Accessibilità Economica
- Il "possesso forzato" dell'auto: Oltre 637.000 famiglie con risorse insufficienti possiedono un’auto; per loro il veicolo è una necessità assoluta, non un indicatore di ricchezza.
- Costo del servizio: Su 10 milioni di utilizzatori abituali di mezzi pubblici, 2 milioni ritengono il costo del biglietto troppo elevato rispetto alla propria situazione economica.
- Multi-possesso critico: Circa 166.000 famiglie in condizioni di fragilità economica possiedono più di un’auto, con costi di mantenimento che erodono pesantemente il budget vitale.
Oltre il Fondo Sociale per il Clima: serve una visione sistemica
Il Green Paper sottolinea un punto critico: il Fondo Sociale per il Clima (SCF) rappresenta un buon punto di partenza, ma non può essere l'unico paracadute. Limitarsi alla mitigazione degli impatti significa infatti agire in modo reattivo, proprio come il management che molte volte si trova a "riparare i danni" invece di fare gestione predittiva.

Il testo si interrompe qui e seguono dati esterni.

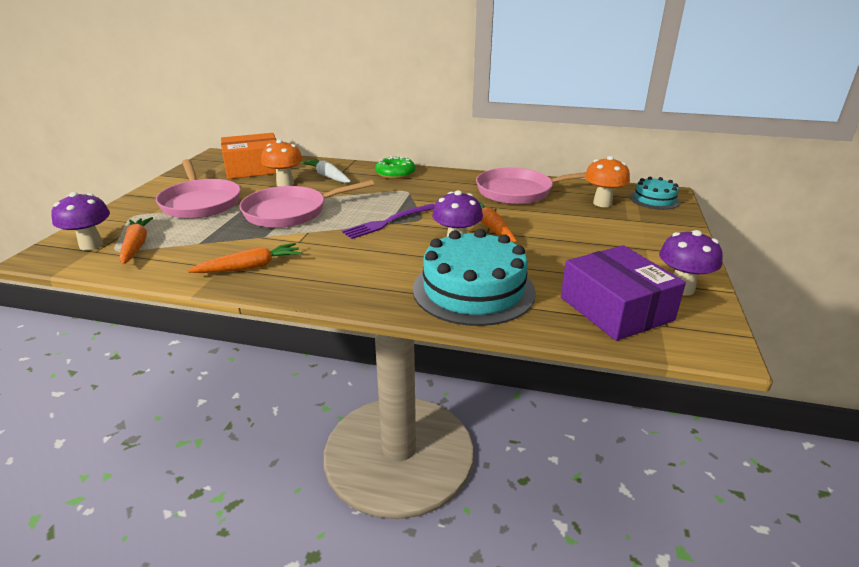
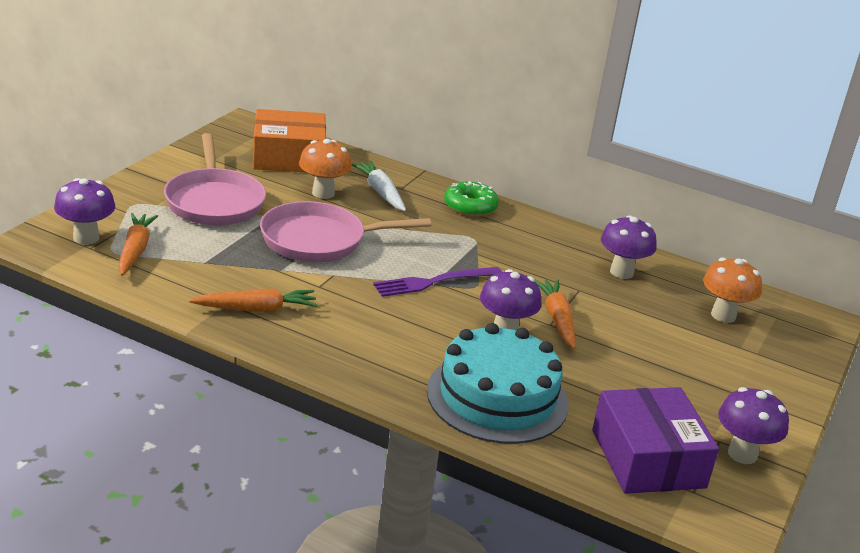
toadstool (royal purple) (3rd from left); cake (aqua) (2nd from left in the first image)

Dobbiamo quindi passare dalla sussidiarietà passiva alla progettazione sistemica della mobilità. Come?
- Integrando i Dati e il Digitale per mappare la povertà dei trasporti e offrire
soluzioni di Sharing Mobility dove il trasporto pubblico
tradizionale fallisce.
- Implementando una Decarbonizzazione Inclusiva evitando che le zone a basse emissioni
(ZTL) diventino muri invisibili per chi possiede mezzi obsoleti e che non
ha alternative. A Milano, questo paradosso si manifesta con una
durezza quotidiana: migliaia di famiglie restano intrappolate tra la
complessità burocratica dei portali digitali e il timore delle sanzioni.
Chi possiede un veicolo “vecchio” vive con il costante spettro delle
telecamere, finendo per comprimere attività essenziali — come fare la
spesa — esclusivamente nelle ore del sabato, quando i varchi sono spenti.
Si configura così una 'mobilità a intermittenza sociale': una nuova
forma di segregazione invisibile che confina le fasce più fragili della
popolazione in rigide finestre orarie, privandole della libertà di
movimento nei giorni feriali. È un'esperienza che molti, compresa la mia
famiglia, conoscono fin troppo bene: un senso di impotenza spiacevole che
trasforma un diritto fondamentale in una concessione a orario.
Uscire dal conformismo della Sostenibilità Astratta
La povertà dei trasporti si combatte riducendo la necessità di spostamenti lunghi e inefficienti, digitalizzando i servizi e potenziando le infrastrutture locali. Non è un caso che la povertà dei trasporti rappresenti spesso anche una "povertà di tempo". Una nazione che aspira all'eccellenza non può permettersi di avere una classe lavoratrice che spreca ore in spostamenti degradanti. È un'emorragia di produttività e di dignità che nessun bilancio sociale può più nascondere dietro narrazioni di facciata.
Superare la “sostenibilità astratta” significa riconoscere che la sfida climatica si vince solo se nessuno resta a piedi garantendo anche un processo di digitalizzazione democratico. Il successo dell’industria e della società italiana dipenderà anche dalla capacità di evolvere sfruttando la tecnologia per abbattere le barriere fisiche.
Abbiamo il talento e le competenze per rendere la mobilità un fattore di successo e di equità.
È tempo di smettere di seguire i trend di marketing e iniziare a investire seriamente nell'integrazione tra dati, ambiente e persone. La transizione ecologica non può essere un club esclusivo. Se la tecnologia non abbatte i muri dell'Area B o non accorcia i chilometri in Calabria, non è innovazione: è solo un nuovo modo per lasciare indietro qualcuno. La nostra sfida è trasformare la mobilità da costo della sopravvivenza a volano di libertà economica e sociale.